## Exercise details
Please find all lines in the data that hold the string "output" and copy them.

*** Records to process ***

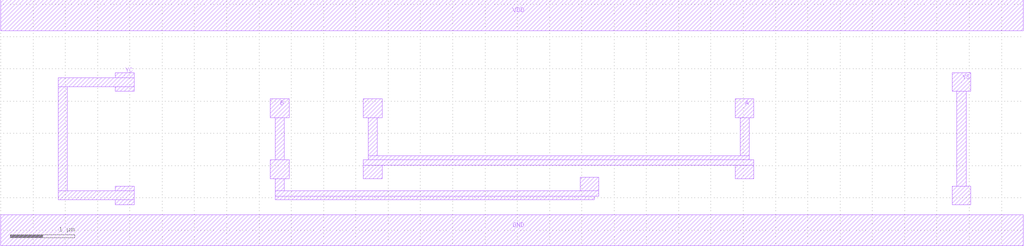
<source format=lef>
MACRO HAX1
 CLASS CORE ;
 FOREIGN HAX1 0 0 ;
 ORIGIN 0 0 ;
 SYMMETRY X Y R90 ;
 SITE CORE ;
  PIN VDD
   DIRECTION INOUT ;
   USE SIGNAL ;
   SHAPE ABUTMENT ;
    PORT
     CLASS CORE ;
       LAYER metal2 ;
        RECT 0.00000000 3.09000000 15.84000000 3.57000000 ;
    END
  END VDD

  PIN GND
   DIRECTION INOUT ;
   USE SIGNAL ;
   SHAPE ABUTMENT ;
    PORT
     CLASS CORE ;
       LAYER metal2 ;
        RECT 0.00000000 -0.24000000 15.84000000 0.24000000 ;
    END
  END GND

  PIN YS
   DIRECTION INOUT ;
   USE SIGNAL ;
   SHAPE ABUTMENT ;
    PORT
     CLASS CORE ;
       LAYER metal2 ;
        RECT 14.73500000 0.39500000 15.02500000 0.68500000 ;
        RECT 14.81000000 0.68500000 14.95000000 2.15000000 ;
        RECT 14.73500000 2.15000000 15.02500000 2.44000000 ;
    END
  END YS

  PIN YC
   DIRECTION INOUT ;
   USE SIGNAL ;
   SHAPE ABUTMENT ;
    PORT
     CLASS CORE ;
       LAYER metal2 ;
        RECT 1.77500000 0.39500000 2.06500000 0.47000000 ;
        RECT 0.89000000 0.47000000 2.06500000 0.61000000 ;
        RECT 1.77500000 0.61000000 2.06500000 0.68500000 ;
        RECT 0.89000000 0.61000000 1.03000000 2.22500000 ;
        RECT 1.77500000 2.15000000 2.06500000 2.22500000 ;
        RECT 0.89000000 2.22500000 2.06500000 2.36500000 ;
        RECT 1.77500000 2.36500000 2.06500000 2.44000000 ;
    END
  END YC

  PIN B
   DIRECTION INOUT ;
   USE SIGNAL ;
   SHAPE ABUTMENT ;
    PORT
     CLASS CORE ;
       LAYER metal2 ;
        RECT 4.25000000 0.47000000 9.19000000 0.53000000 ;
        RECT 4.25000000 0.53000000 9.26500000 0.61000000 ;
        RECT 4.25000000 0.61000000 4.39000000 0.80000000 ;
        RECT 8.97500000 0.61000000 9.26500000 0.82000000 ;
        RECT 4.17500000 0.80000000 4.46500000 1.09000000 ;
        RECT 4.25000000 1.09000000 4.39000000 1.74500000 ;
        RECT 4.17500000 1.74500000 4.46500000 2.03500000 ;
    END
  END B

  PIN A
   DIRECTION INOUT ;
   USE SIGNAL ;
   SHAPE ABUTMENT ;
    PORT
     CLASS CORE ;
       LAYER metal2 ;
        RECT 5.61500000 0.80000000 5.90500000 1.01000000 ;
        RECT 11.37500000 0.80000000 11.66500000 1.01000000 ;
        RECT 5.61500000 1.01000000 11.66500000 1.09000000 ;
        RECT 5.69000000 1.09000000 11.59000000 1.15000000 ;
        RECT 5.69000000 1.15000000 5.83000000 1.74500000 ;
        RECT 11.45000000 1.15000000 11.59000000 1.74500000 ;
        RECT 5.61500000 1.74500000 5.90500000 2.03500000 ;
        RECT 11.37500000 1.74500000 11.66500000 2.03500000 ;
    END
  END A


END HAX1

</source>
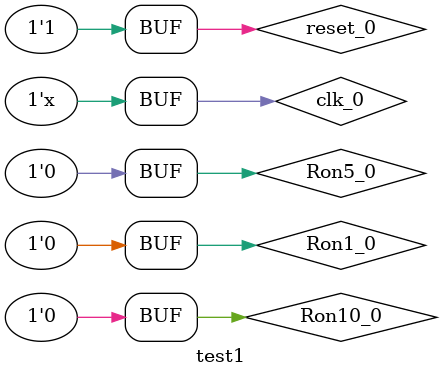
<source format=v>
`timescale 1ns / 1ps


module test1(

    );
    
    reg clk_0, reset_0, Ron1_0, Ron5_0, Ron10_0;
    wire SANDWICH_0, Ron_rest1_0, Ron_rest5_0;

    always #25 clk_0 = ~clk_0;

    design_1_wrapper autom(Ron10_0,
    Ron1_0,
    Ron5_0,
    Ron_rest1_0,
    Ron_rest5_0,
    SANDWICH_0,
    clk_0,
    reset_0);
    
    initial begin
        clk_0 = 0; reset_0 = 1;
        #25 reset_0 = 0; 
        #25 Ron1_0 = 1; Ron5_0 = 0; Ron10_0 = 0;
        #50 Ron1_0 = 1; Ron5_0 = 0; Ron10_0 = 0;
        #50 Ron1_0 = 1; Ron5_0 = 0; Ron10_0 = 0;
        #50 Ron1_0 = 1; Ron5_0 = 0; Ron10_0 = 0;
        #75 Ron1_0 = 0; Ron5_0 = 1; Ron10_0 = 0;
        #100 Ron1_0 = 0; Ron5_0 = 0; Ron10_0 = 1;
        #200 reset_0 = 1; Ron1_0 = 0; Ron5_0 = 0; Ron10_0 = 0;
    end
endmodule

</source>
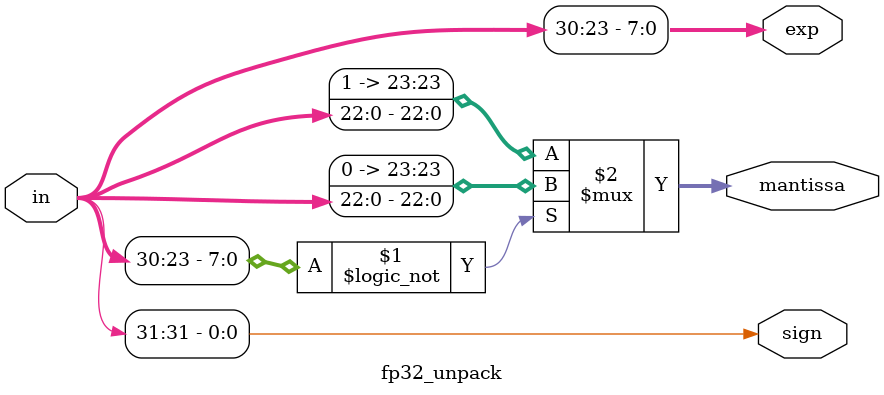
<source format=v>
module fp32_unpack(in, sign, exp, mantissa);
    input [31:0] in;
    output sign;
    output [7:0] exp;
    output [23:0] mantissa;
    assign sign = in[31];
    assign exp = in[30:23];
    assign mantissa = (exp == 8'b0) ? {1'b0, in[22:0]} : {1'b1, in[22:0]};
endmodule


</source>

*** End of Records to process ***

## Answer section
    output sign;
    output [7:0] exp;
    output [23:0] mantissa;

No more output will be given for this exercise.